Most clubs have in their coaching roster goalkeeper trainers and there are some very good/qualified GK trainers out there. One of my son’s favorite goalkeeper coaches works at a MLS Next club (Florida Rush), he is a part of a 4 keeper coach team. Goalkeepers get to work 3 times a week in a 4/1 ratio. Florida Rush has coughed up some of the best young keepers in the state and I really don’t need to even go into explaining why that is happening.

Most youth soccer clubs have 1 GK coach for as many as 40 keepers. The sessions are once or twice a week and the sessions are usually on a 1 to 10 ratio and USC stats show that this “crowded” training is very much non-effective. 90% of the time there is no plan for the year, the season, the month, the week, it’s just random goalkeeper training.

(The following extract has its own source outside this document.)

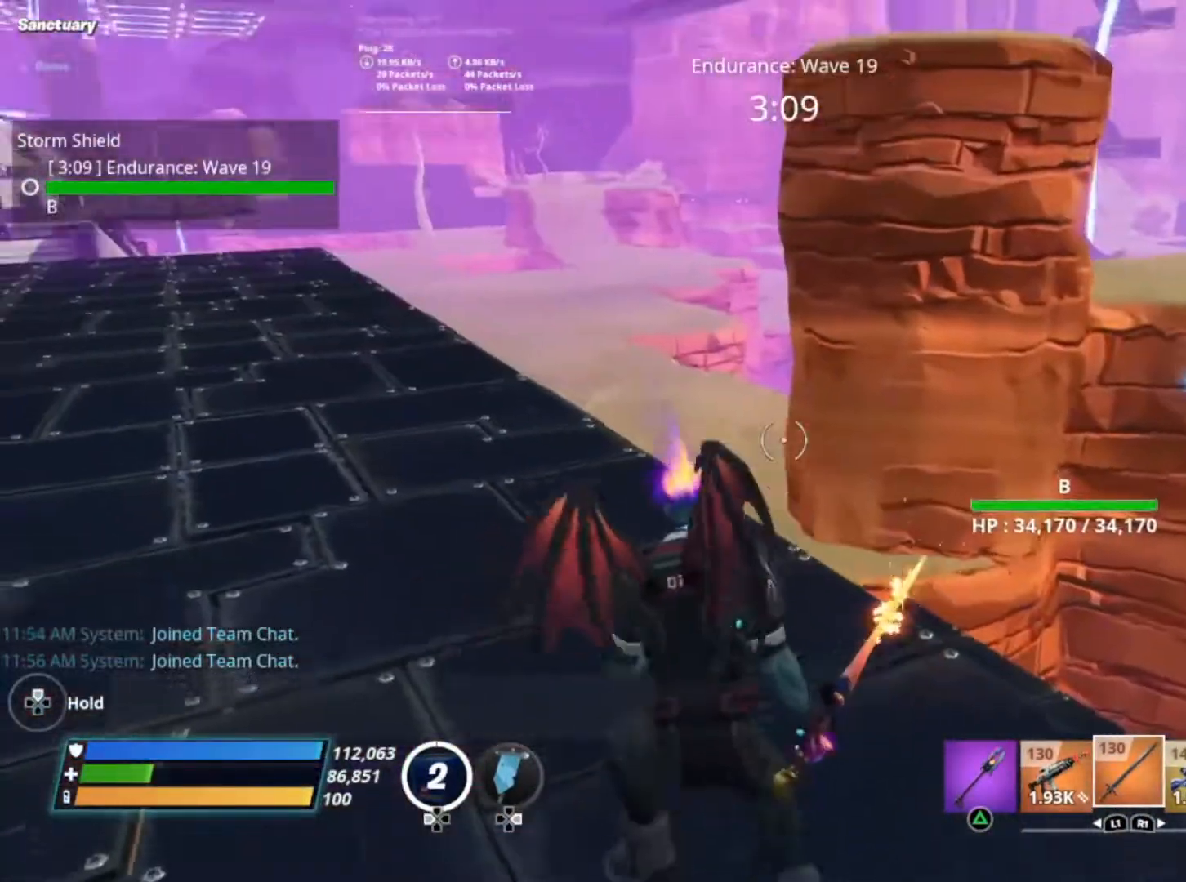
{"buttons": [], "left_stick": "up-left", "right_stick": "left", "events": [[67, "right_stick", "center"], [367, "right_stick", "left"]]}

What I noticed in the United Kingdom is that head coaches will have a plan for their keepers and that plan is not an “Extra” it’s normal practice, the keeper is a part of the team, they have nothing less as a defender, midfielder or striker in the eyes of the head coach. With great regret I noticed in the most here in the U.S. there is absolutely no focus during team training on the goalkeeper. There are no drills that are built to integrate the goalkeeper into the team pattern. 90% of coaches will complain on a GK’s mistake, but will not give an explanation on how to fix the issue addressed, simply because they don’t know how to, or because the goalkeeper (in their eyes) is there just to stop balls from going in (once again… in their eyes).

The UEFA and the USSF license B courses actually obligate the candidate coach to know the basics of goalkeeping, so coaches with a B, A and Pro license, why are you implementing integrated sessions in team practice that involve the goalkeeper. Why are you not educating the team on the GK role? The coaches that do… well you can see that during the game!

I have the perfect example:
A club came out with a program that once a week defenders, midfielders and strikers will work separately. I think that it is an outstanding idea that all the defenders work together, like the midfielders and the strikers. The coaches can focus on detailed specifics with the players and in the long run these sessions will pay off!… But what about the goalkeepers? Where will they be training?

A concerned goalie-parent contacted the club director and his reply was “Talk to your team coach”. In other words, they did not put the goalkeepers into this program. You’d expect them to say: “Week one with the defenders working on back-passing and distribution. Week two with the strikers to work on shot-stopping and positioning” . It’s not rocket science, it’s the basics they teach you during your soccer licensing!!!!

It’s like going to mechanic for a complete check-up on your car. Engine tune-up, hydraulics and electrical check, breaks recalibrated, but they don’t take a look at the transmission! It may seem ridiculous, but this comparison is “SPOT-ON”.